US President George W Bush has urged his Democratic rivals to work with the White House, a day before the opening of a new session of Congress.
Mr Bush was flanked by his cabinet as he gave the speech
Speaking at the White House, Mr Bush called on Democrats "to set aside politics and look to the future".
Mr Bush said he aimed to rebalance the US federal budget while improving key public services and remaining committed to fighting the threat of terrorism.
Democrats won control of Congress from Republicans in elections last November.
The victory was widely seen as a rebuke against the president's policies on Iraq.
Mr Bush's words echoed an opinion piece published under the president's name in Wednesday's Wall Street Journal newspaper.
Calling for congressional unity, Mr Bush said the next two years could be "fruitful" for the US.
However, he wrote: "If the Congress chooses to pass bills that are simply political statements, they will have chosen stalemate."
"Together we have important things to do," Mr Bush said in the White House Rose Garden, flanked by his cabinet.
"I am hopeful that Republicans and Democrats can find common ground to serve folk, to do our jobs.
"Congress has changed. Our obligations to the country haven't changed."
Mr Bush said the budget he planned to submit to Congress at the start of its session would balance the US federal budget by 2012.

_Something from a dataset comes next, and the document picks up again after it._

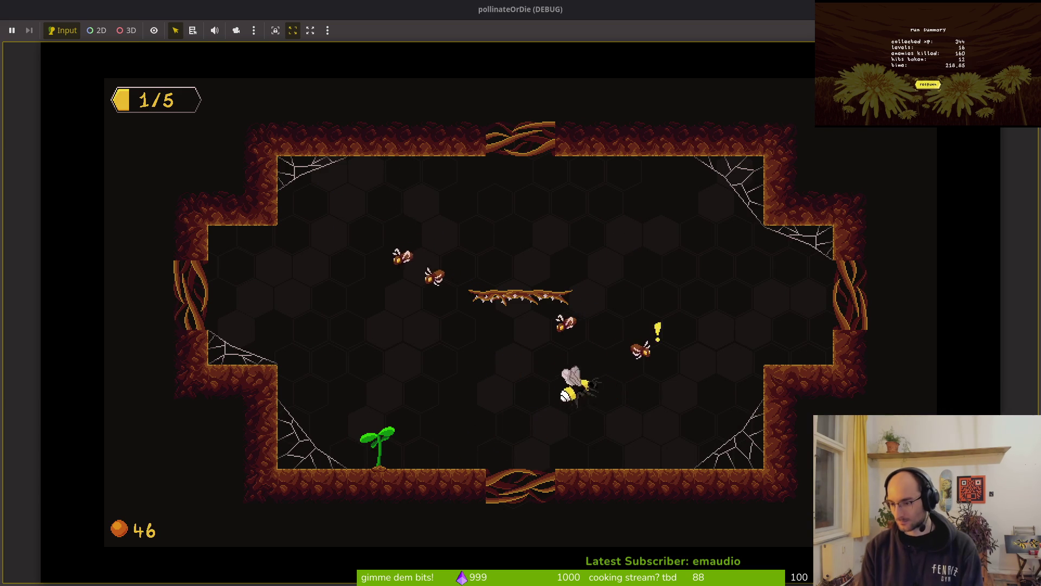
{"action": "key", "text": "Left"}
{"action": "key", "text": "Down"}
{"action": "key", "text": "Left"}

He said social security and health service provisions needed reworking for "future generations of Americans".
The White House has previously attempted to reform social security, but saw its plans rebuffed.
Mr Bush is expected to announce policy changes on Iraq in the coming weeks, but made no mention of foreign affairs in his speech.

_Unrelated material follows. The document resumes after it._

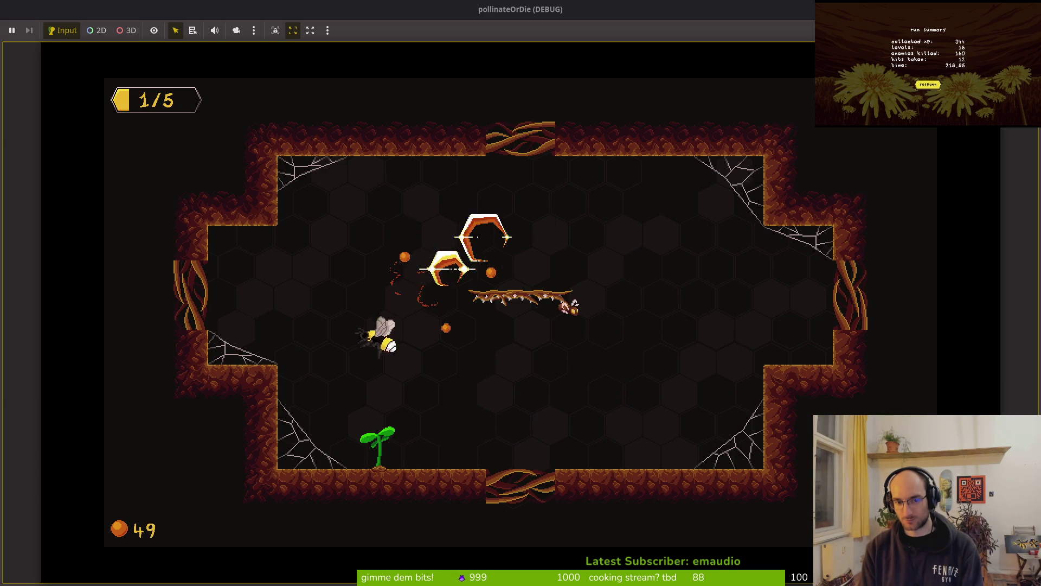
{"action": "key", "text": "Right"}
{"action": "key", "text": "Up"}
Step: Bloom the dandelion sprout, gather its upgrade pickups, and drop into the next room
{"action": "key", "text": "Down"}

The BBC's Adam Brookes, in Washington, says the detail of the speech was closely focused on domestic issues, but at heart it was an appeal for the Democrats to work with him, not against him.
The issue of Iraq was the unmentioned "elephant in the room".
The key question is whether Congress will support Mr Bush when he unveils his new Iraq policy in the near future, our correspondent adds.
The new session of Congress, the 110th, will be the first time the Democrats have controlled both the House of Representatives and the Senate since the 1993-1995 session.